Gelukkig kan de taxichauffeur zich ook in het wijzigen van de richting vinden en bij de eerste bewaker, die zit op een krukje voor zijn wachthuisje de krant te lezen, komt de taxi tot stilstand. Dan gebeurt er even niets! Ik blijf rustig zitten en wacht op wat er gaat gebeuren. Die taxichauffeur verwacht toch zeker niet dat ik de weg ga vragen? Of toch wel? Uiteindelijk komt hij met enige tegenzin in beweging en stapt uit. Na een kort gesprek met veel armgebaren stap hij, zonder een woord te zeggen, weer in de taxi en rijdt langzaam weg.
Zijn hoofd draait als het licht van een vuurtoren in het rond en ik krijg sterk de indruk dat hij geen idee heeft waar hij heen moet. De vermoeidheid van de reis begint in mijn hoofd te zeuren en ik verlang nu naar wat te eten en een comfortabel bed. Hij stopt voor de tweede keer bij een langs de weg zittende bewaker en het ritueel met de zwaaiende armen herhaald zich. Wanneer hij weer instapt kijkt hij nog steeds hopeloos in het rond, en dan naar mij. Ik glimlach verontschuldigend en geruststellend. Hij begrijpt meteen dat wij zijn taxi niet gaan verlaten voordat we voor ons hotel staan!
Hij slaat, met geluk denk ik, plotseling links af en ik zie met grote verlichte letters “Newport Boulevard” op de gevel van een glazen toren staan. De straat hebben we in ieder geval gevonden! Nog een stukje verder maan ik hem te stoppen in een parkeerhaven voor een andere glazen toren. In een grote fel verlichte lobby zit een bewaker, ik zal het hem zelf wel eens gaan vragen. In alle opwinding heb ik het getal “150” op het glas boven de deur over het hoofd gezien! We zijn er!
Binnen enkele minuten staan we in de kamer, 3U. Een mooie schone kamer met een hoog IKEA gehalte en daardoor ook erg modern voor Filippijnse begrippen. Helemaal opgebrand vallen we neer op de kleine sofa en het bed. Toch zit voor mij de dag er nog niet op! Terwijl Lyka de douche opzoekt ga ik meteen weer op pad om wat te eten en bier te halen.
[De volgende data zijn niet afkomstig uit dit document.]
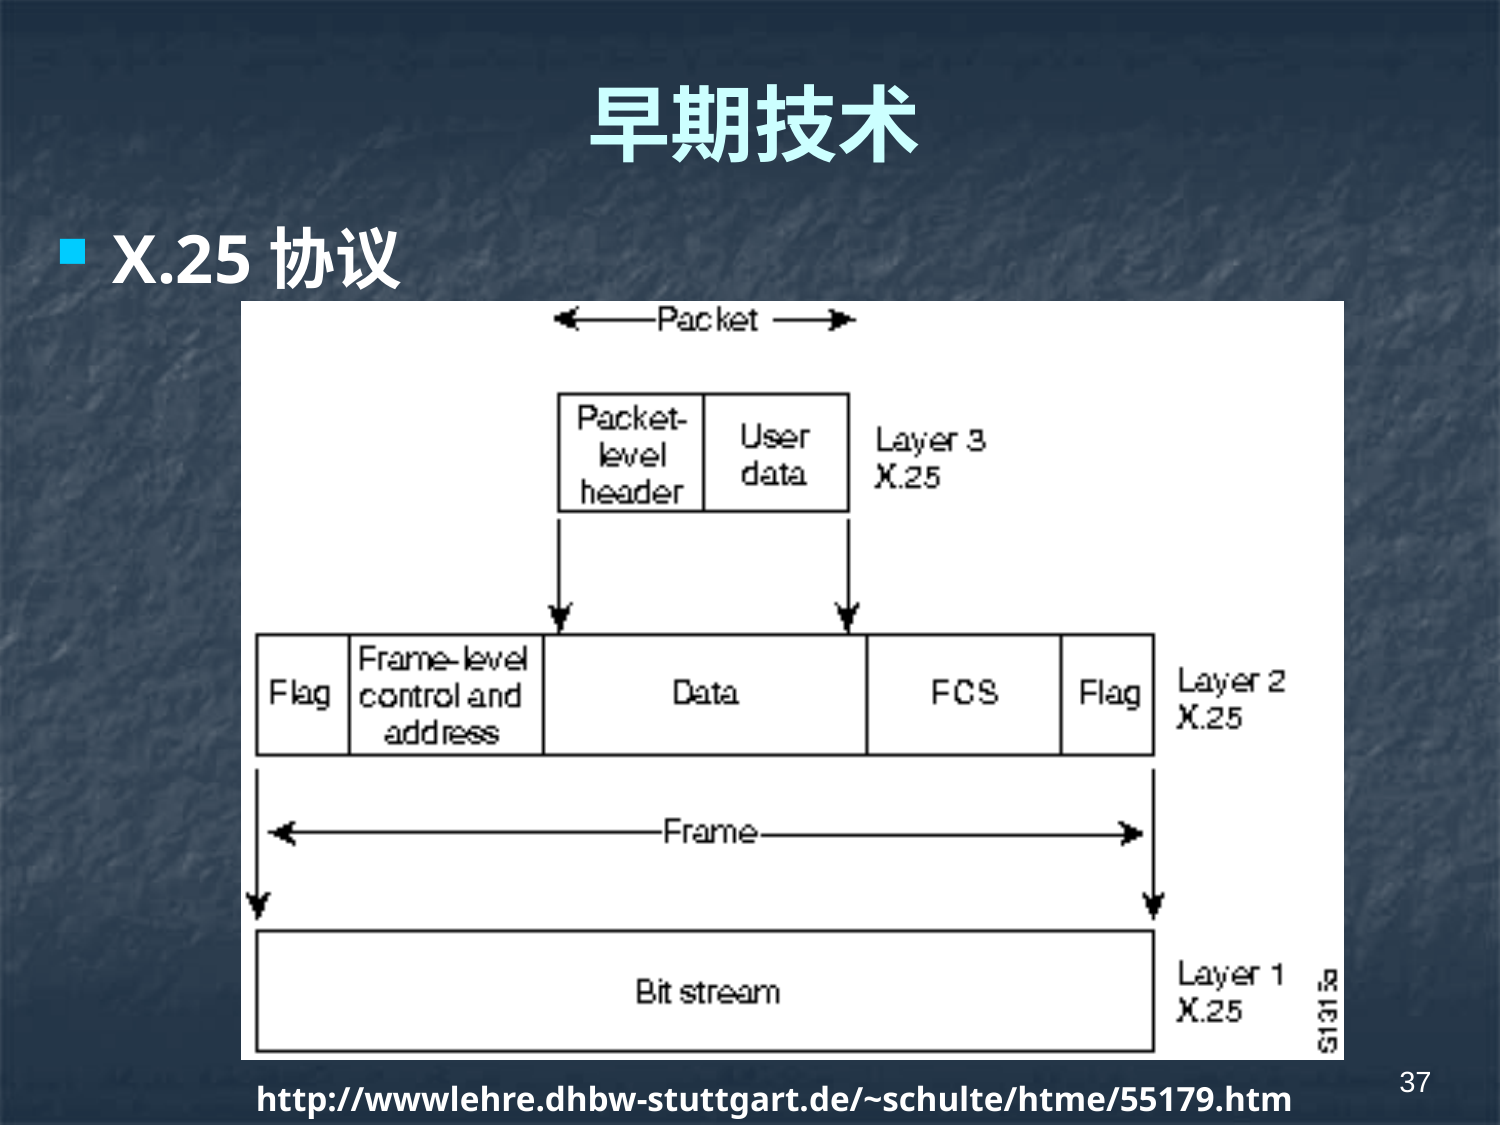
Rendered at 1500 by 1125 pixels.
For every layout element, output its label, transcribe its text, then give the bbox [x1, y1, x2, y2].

slide_number 37 [1096, 1034, 1447, 1070]
title 早期技术 [41, 35, 1468, 209]
list X.25协议 [41, 209, 1469, 445]
picture [241, 301, 1344, 1060]
text_box http://wwwlehre.dhbw-stuttgart.de/~schulte/htme/55179.htm [241, 1070, 1463, 1125]
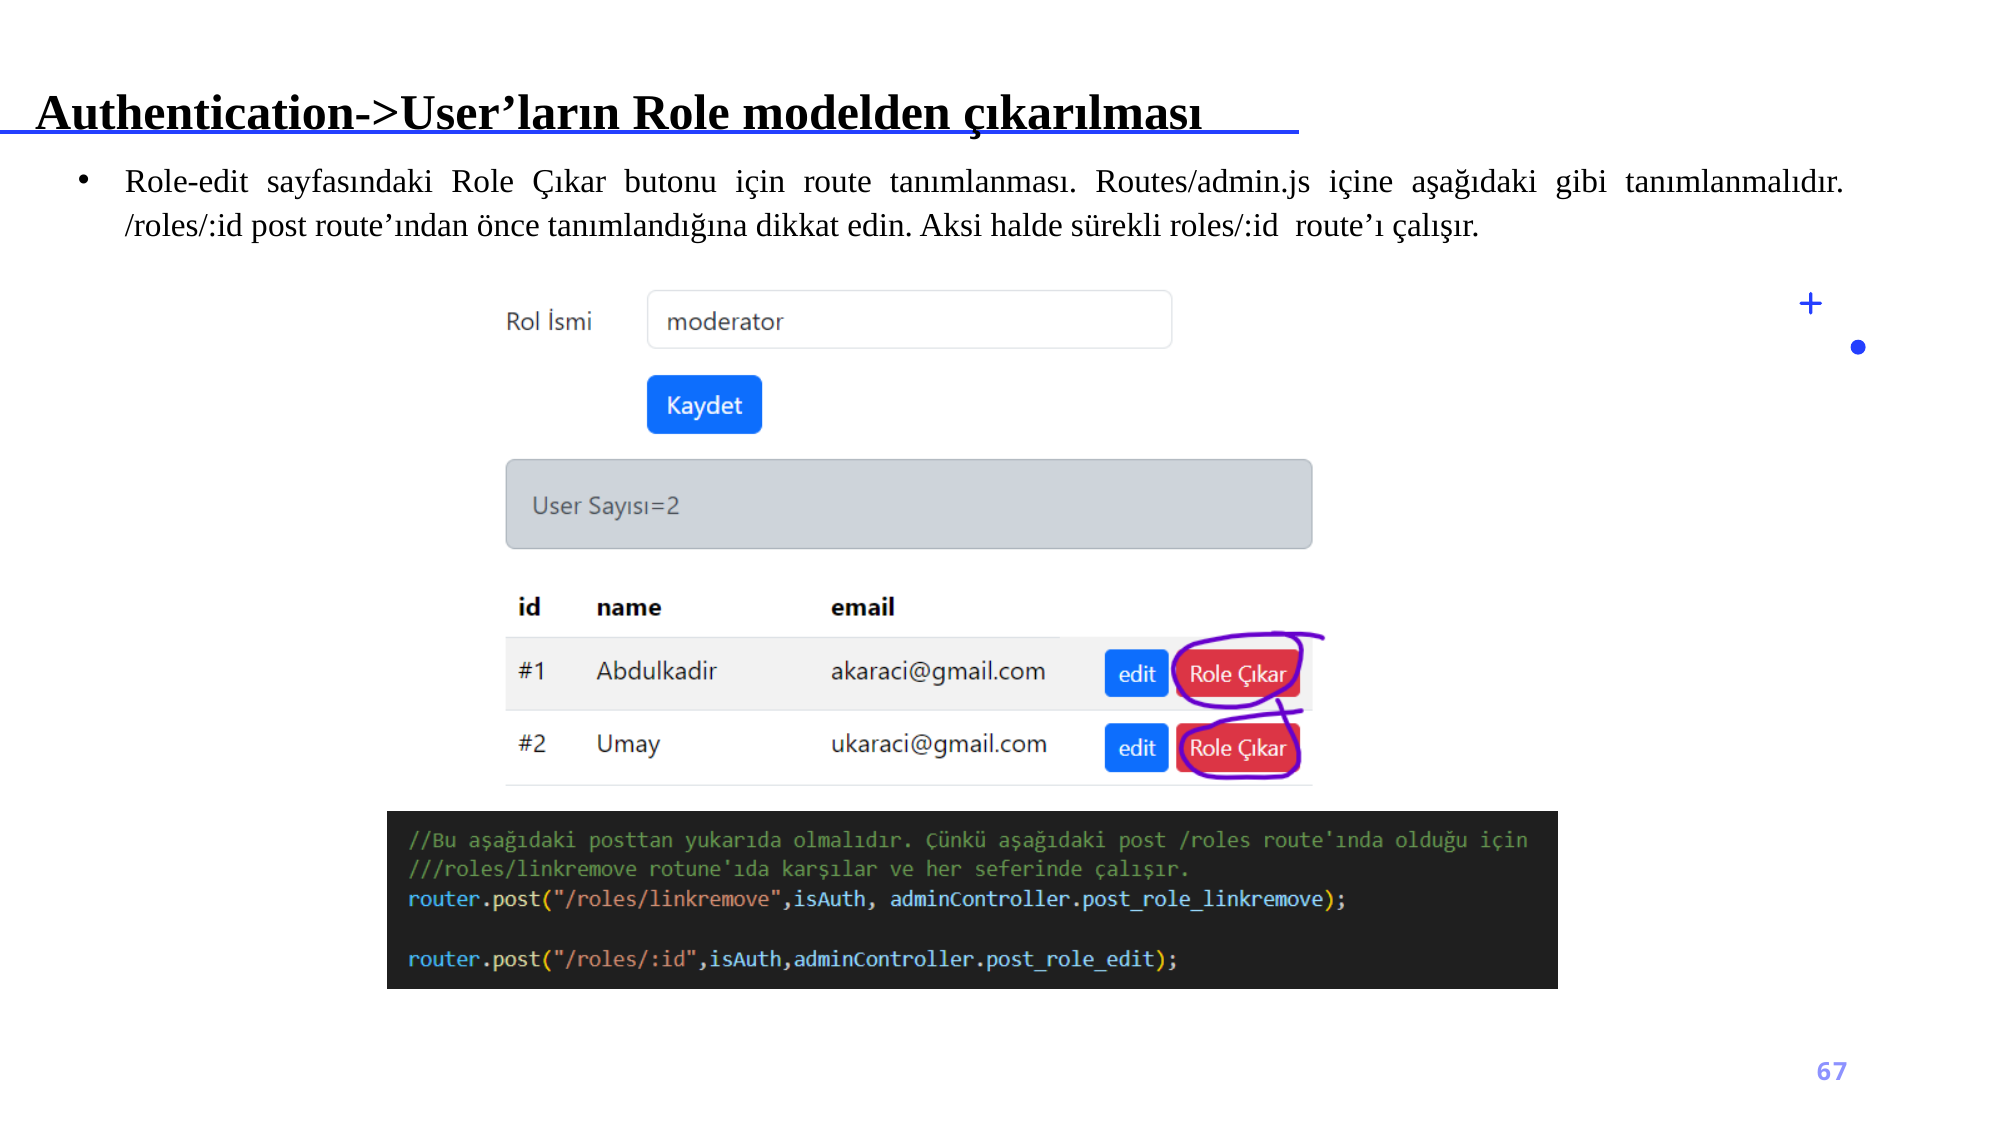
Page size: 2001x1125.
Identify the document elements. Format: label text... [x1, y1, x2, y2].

Daar heb ik nu wel zin in en dat hebben we wel verdient! De tweede etappe zit er ook op en gelukkig is alles goed gegaan!
Om de hoek vindt ik een MacDonald’s en een stukje verder een kleine karaoke bar vol met jonge mensen. Ik moet de hoofdprijs betalen voor drie kleine flesjes “San Miguel Beer” maar eigenlijk kan me dat op dit moment geen moer schelen. We staan er veel beter voor dan twee jaar geleden en dan kun je wel wat extra betalen.
Tijdens het wachten tot de flesjes bier zijn ingepakt flirt een tafeltje vol met jonge Filippijnse schonen met de onbekende buitenlander. Ik glimlach vriendelijk terug dat weer wordt beantwoord met gegiechel. Ik maak een handbeweging alsof ik een trouwring om mijn ringvinger schuif en het gegiechel gaat over in lachen en verontschuldigingen. Alles in lichaamstaal zonder een gesproken woord!
Met een plastic tasje gevuld met drie flesjes bier en een bruine kartonnen zak met een Big Mac en friet arriveer ik weer in de kamer waar Lyka me aanvalt als een hongerige wolf. Een flesopener ligt op een tactische plaats en niet veel later gutst de eerste stroom ijskoud Filippijns bier door mijn slokdarm naar beneden. Zodra het voedsel verdwenen is en de flesjes bier leeg zoeken we het bed op. Douchen Jielus? Ja, morgen, een dag meer of minder kan geen kwaad!